Savings Tax (ripping off savers)

The International Monetary Fund published a working paper [http://www.imf.org/external/pubs/cat/longres.aspx?sk=41173.0] on the Sovereign Debt Crisis.

A non-trivial paper [http://www.imf.org/external/pubs/ft/wp/2013/wp13266.pdf] that actually makes very scary reading.

Recall in 2013, during the Cypriot Banking Crisis, where people with over €100,000 on deposits last substantial savings, (the term haircut) was used. They lost over 40% of their money from savings above €100,000. It is effectively ripping off savers.

Or to be polite, an enforced deduction, effectively a savings tax on the ones who have saved hard.

The IMF paper is referring to a similar way for governments to pay back these massive debts that they have taken on since 1997 when  the financial crisis began

By reading this one cane make some deductions:

The sheer size of the Western debt pile is just so vast that wealthier countries will need  haircuts, and with higher inflation and financial repression which really means a tax on diligent savers. This has been used in countless IMF rescues for emerging markets.

It seems that savers are getting a bad deal in general.

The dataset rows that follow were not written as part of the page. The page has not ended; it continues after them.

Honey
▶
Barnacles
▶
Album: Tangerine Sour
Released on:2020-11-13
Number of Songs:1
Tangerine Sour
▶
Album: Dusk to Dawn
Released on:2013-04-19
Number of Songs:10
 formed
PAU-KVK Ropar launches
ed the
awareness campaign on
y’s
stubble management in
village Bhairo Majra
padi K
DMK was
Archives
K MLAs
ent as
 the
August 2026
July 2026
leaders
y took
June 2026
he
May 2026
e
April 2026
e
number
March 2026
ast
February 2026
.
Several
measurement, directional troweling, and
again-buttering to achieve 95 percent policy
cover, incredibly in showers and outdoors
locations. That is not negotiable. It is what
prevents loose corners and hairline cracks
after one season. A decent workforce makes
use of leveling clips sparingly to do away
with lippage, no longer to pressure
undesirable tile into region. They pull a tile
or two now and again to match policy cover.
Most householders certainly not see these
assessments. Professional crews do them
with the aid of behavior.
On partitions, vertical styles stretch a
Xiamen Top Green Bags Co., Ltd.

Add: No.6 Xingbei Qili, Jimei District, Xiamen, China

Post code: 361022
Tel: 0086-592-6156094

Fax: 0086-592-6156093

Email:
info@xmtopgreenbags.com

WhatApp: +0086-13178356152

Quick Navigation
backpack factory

With Quantative Easing it is savers who are being punished, with near zero interest rates with their money on instant access deposit.

If one looks at what happened in Cyprus, then savers were effectively ripped off by having their life savings taken if they had over €100,000. Anything over €100,000 was effectively taxed at over 40%.

There is something very wrong with what has happened, and the school of thought of taxing people for saving is a worrying thought.